In this seminar I will review some of the activities of my group. I will briefly describe the "brute" coarse grained (CG) approach of a colloidal physicist with its success and its pitfalls. I will then move to describe three bio-related systems that we are investigating presently :

  • Mixtures of eye-lens proteins :
    I will introduce these mixtures explaining their medical relevance with respect to cataract disease and I will show why they are good candidate to be treated as colloidal systems. I will introduce the model and its validation with experimental results. I will discuss how a fine balance of the interactions controls the stability of the system. Indeed thermodynamic stability is a general phenomena and the same observation that holds here for the eye-lens proteins could be extended to other systems that could be of potential interest for food science as well as material science
  • Diffusion-limited absorption in crowded media :
    Crowding is a crucial factor for reactions occurring in vivo. Nevertheless, biological reactions are usually discussed in the ideal Smoluchowski framework of non-interacting agents. We generalize the classic Smoluchowski problem to arbitrary crowding conditions by means of a novel computational scheme that treats the diffusing particles as hard spheres and allows to efficiently explore the effects of increasing packing on the encounter dynamics.
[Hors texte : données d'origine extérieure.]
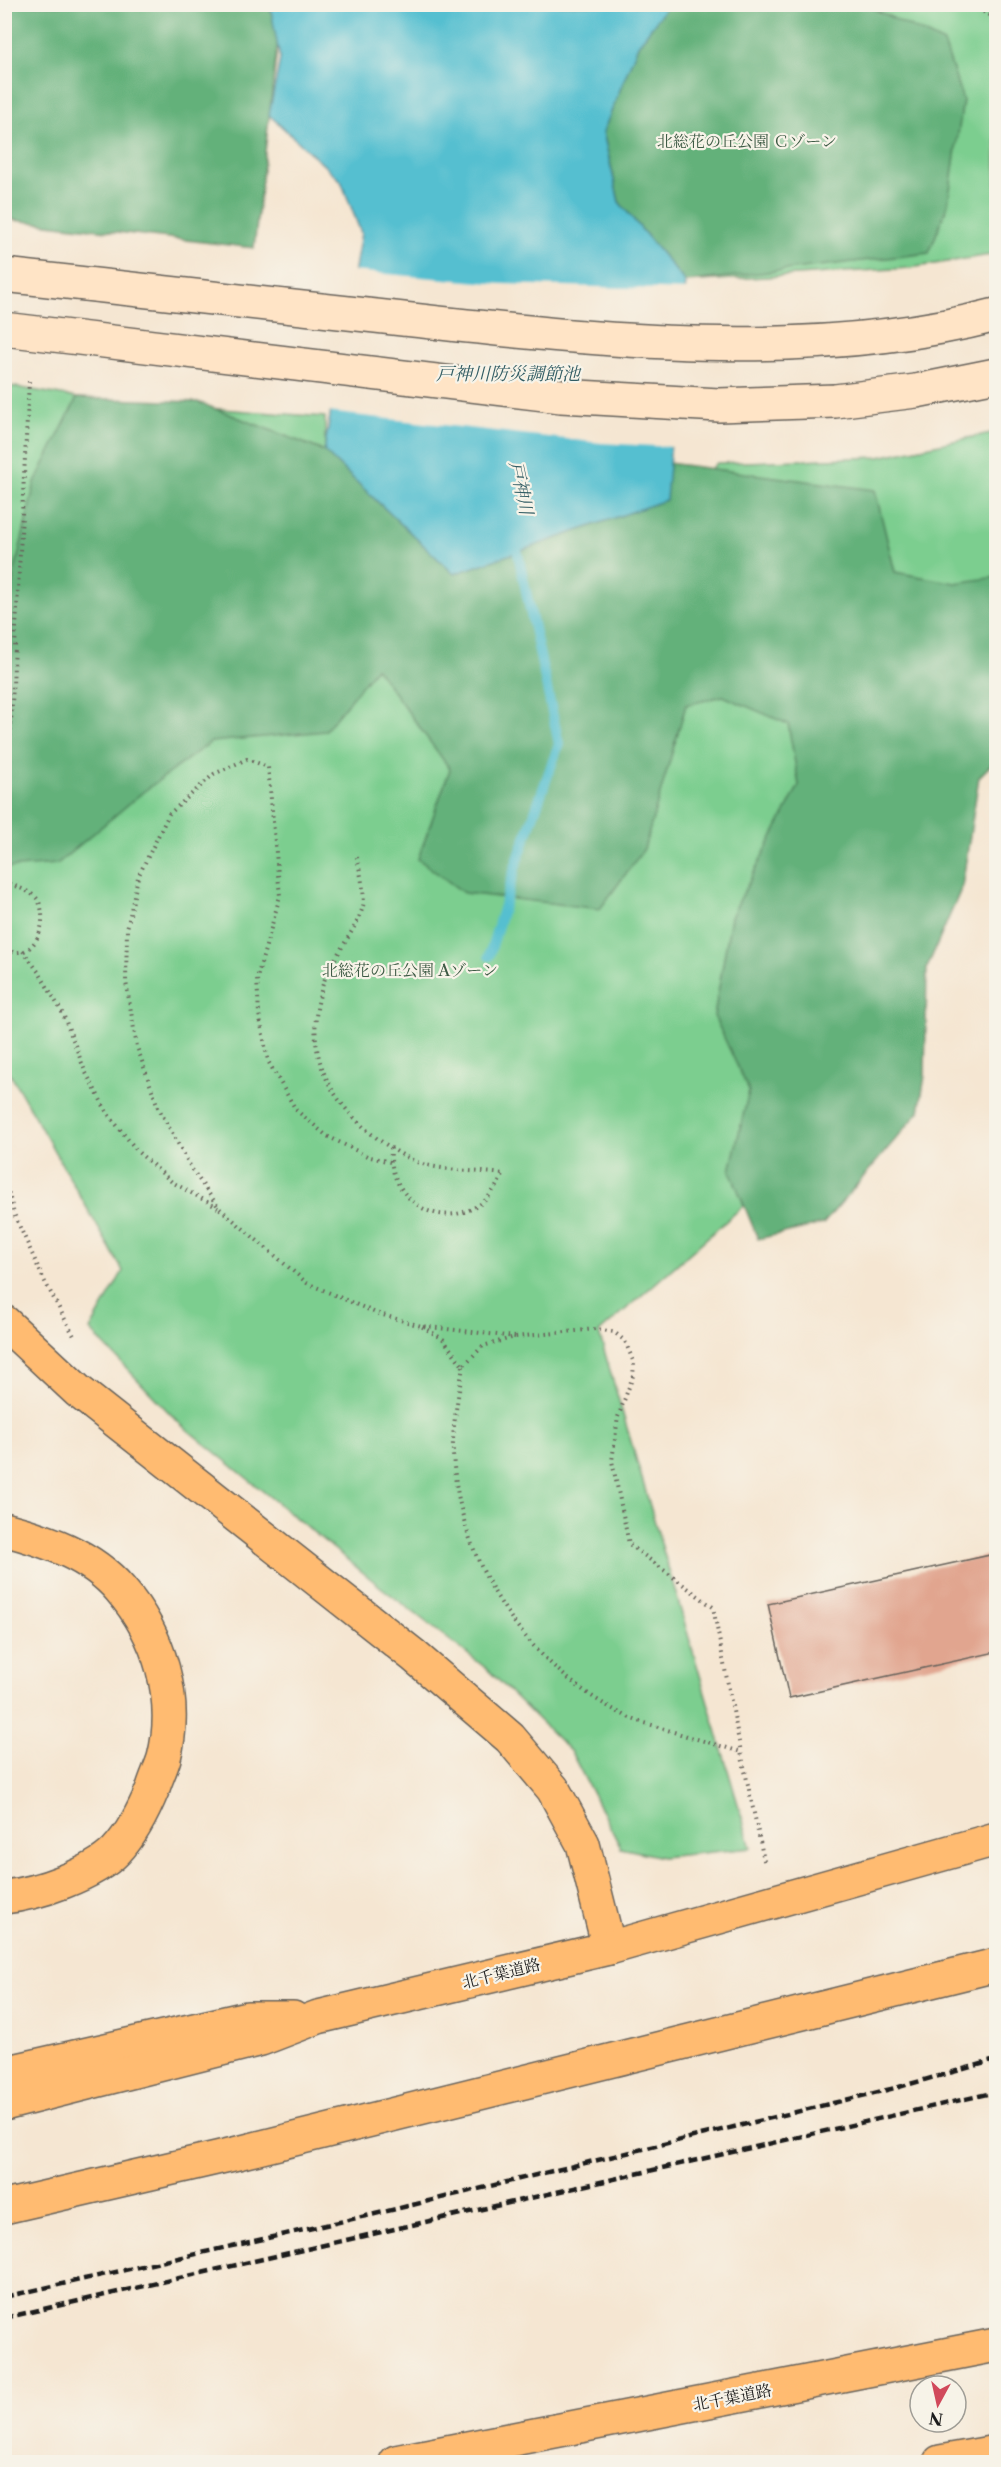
<svg xmlns="http://www.w3.org/2000/svg" width="1001" height="2467" font-family="'Libre Caslon Text','Noto Serif JP',serif">
<rect width="100%" height="100%" fill="#f7f3e8"/>
<filter id="ink" filterUnits="userSpaceOnUse"><feTurbulence type="fractalNoise" baseFrequency=".0167" numOctaves="2"/><feDisplacementMap in="SourceGraphic" scale="12" xChannelSelector="R" yChannelSelector="G"/><feConvolveMatrix kernelMatrix="1 2 1 2 8 2 1 2 1" color-interpolation-filters="sRGB"/></filter>
<filter id="wash" filterUnits="userSpaceOnUse"><feTurbulence type="fractalNoise" baseFrequency=".008" numOctaves="4" result="noise"/><feDisplacementMap in="SourceGraphic" scale="24" xChannelSelector="R" yChannelSelector="G"/><feGaussianBlur stdDeviation="1.35" result="paint"/><feColorMatrix in="noise" values="0 0 0 0 0 0 0 0 0 0 0 0 0 0 0 0 0 1.4 0 .05"/><feComposite in="paint" operator="in"/></filter>
<g filter="url(#wash)">
<rect width="100%" height="100%" fill="#f5e6d2"/>
<g fill="#7bce8f" stroke="#4c7556" stroke-width="1.5">
<path d="M668,5H996V254L910,268L685,282L619,202Z"/>
<path d="M4,385L78,398L325,417V451L674,500L717,463L879,457L996,432V742L750,1200L599,1333L751,1848L662,1857L621,1848L571,1752L487,1669L382,1588L179,1423L90,1330L123,1271L5,1065Z"/>
</g>
<g fill="#64b17a" stroke="#40664b" stroke-width="1.5">
<path d="M5,5H282L254,248L5,219Z"/>
<path d="M668,5H866L944,43L963,100L948,204L929,253L685,282L619,202L603,132L638,45Z"/>
<path d="M77,398L198,402L324,451L454,574L665,500L669,463L875,490L895,572L955,583L996,577V760L979,777L962,887L927,968L925,1076L919,1112L823,1224L758,1239L730,1171L749,1091L714,1016L731,917L799,785L788,724L723,696L686,705L644,849L600,909L464,893L418,859L450,769L376,668L325,731L211,742L143,792L57,864L5,868L4,628L10,592L35,482Z"/>
</g>
<path fill="#54bfd0" stroke="#386e76" stroke-width="1.5" d="M270,5H668L638,45L603,132L619,202L685,282L666,500L454,574L324,451L361,233L341,181L269,115L280,59Z"/>
<path fill="#f5e6d2" d="M352,271L501,284L687,290L673,447L601,443L328,412Z"/>
<g fill="none" stroke-linecap="round" stroke-linejoin="round">
<path stroke="#54bfd0" stroke-width="10" d="M489,956L516,865L559,744L515,540"/>
</g>
<g id="blocks">
<path fill="#e1a58f" d="M990,1555L996,1586V1652L789,1698L768,1604Z"/>
</g>
</g>
<g filter="url(#ink)">
<use href="#blocks" fill-opacity="0" stroke="#68635c" stroke-width="1.5"/>
<g fill="none" stroke-linecap="round" stroke-linejoin="round">
<g stroke="#68635c" stroke-width="36">
<g id="secondary">
<path d="M4,275C137,290 270,304 403,319C594,340 808,364 996,315"/>
<path d="M4,329L561,396L719,405L835,401L916,391L996,375"/>
</g>
</g>
<g stroke="#68635c" stroke-width="36">
<g id="highway">
<path d="M4,1322L78,1391L413,1655L510,1738L553,1789L583,1844L609,1948"/>
<path d="M4,1529C46,1540 91,1555 120,1589C160,1635 179,1699 164,1758C161,1768 156,1778 153,1788C144,1810 133,1833 116,1851C94,1874 37,1894 4,1897"/>
<path d="M4,2073L247,2018H293"/>
<path d="M4,2104L261,2039L318,2017L609,1948L996,1839"/>
<path d="M4,2207L238,2153L996,1965"/>
<path d="M396,2462L996,2345"/>
<path d="M940,2462L996,2452"/>
</g>
</g>
<g stroke="#68635c" stroke-width="4" stroke-dasharray="1.5 4.5" stroke-linecap="butt">
<path d="M967,4L996,18"/>
<path d="M4,856L29,381"/>
<path d="M357,857C359,868 366,896 363,906C357,930 332,957 323,984C302,1049 326,1099 378,1139C392,1149 410,1161 426,1165C451,1171 478,1171 504,1174C496,1186 490,1199 477,1206C434,1232 387,1195 391,1148"/>
<path d="M4,882C14,886 32,891 38,900C47,916 41,944 24,951C18,953 10,952 4,951"/>
<path d="M23,951L40,974L63,1014L85,1071L108,1114L138,1152L172,1182L218,1208"/>
<path d="M390,1162L367,1156L327,1136L296,1110L268,1061L259,1014L257,978L280,896L268,767L247,759L214,774L169,814L138,877L127,929L126,982L137,1047L158,1107L193,1171L219,1208L307,1283L376,1313L421,1326"/>
<path d="M4,1175L14,1214L44,1280L74,1336"/>
<path d="M515,1337L421,1326L443,1339L463,1366L483,1346L515,1337L596,1329L614,1332L625,1341L634,1363L633,1376L618,1417L612,1461L629,1544L713,1607L741,1752"/>
<path d="M463,1366C459,1394 452,1424 453,1452C458,1563 525,1665 624,1715C634,1721 647,1723 658,1727C686,1736 714,1744 741,1752L765,1865"/>
</g>
<use href="#secondary" stroke="#ffe4c6" stroke-width="33"/>
<use href="#highway" stroke="#ffbb71" stroke-width="33"/>
<g stroke="#1c1c1c" stroke-width="4.5" stroke-dasharray="9 4.5" stroke-linecap="butt">
<path d="M4,2297L375,2214L899,2087L996,2060"/>
<path d="M4,2318L996,2092"/>
</g>
</g>
</g>
<g text-anchor="middle" dominant-baseline="central" stroke-width="4.5" stroke-linejoin="round" paint-order="stroke">
<g font-size="16" fill="#3d5a44" stroke="#f7f3e8">
<text x="747" y="141">北総花の丘公園 Ｃゾーン</text>
<text x="410" y="970">北総花の丘公園 Aゾーン</text>
</g>
<g font-size="16" fill="#1c1c1c" stroke="#f7f3e8">
<text transform="translate(501 1973) rotate(-14)">北千葉道路</text>
<text transform="translate(732 2397) rotate(-11)">北千葉道路</text>
</g>
<g font-size="18" font-style="italic" fill="#325d64" stroke="#f7f3e8">
<text x="508" y="374">戸神川防災調節池</text>
<text transform="translate(521 488) rotate(78)">戸神川</text>
</g>
</g>
<rect width="1001" height="2467" fill="none" stroke="#f7f3e8" stroke-width="24"/>
<g transform="translate(938 2404) rotate(188)"><circle r="28" fill="#f7f3e8" stroke="#9f9d96" stroke-width="1.5"/>
<path d="M0-4.5L10 22L0 15L-10 22Z" fill="#d1495b"/>
<text y="-9" font-size="16" font-weight="bold" text-anchor="middle" fill="#1c1c1c">N</text>
</g>
</svg>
I will discuss the effect of packing on a pure systems as well as on binary mixtures.
  • A CG model for human immunoglobulin (IgG) :
    Immunoglobulins are the soldiers of the immune system. They bind to what they recognize as dangerous for the body facilitating the immune response. We have developed a model for IgG that is based on very simple geometrical assumptions but that reproduces its main feature, namely the presence of highly flexible hinge. The model agrees well with the available experiments. With this model we conducted in-silico binding experiments and we studied the effect of modifying the interactions on the binding process. We show clearly that the flexibility of these macromolecules is indeed fundamental to perform their task.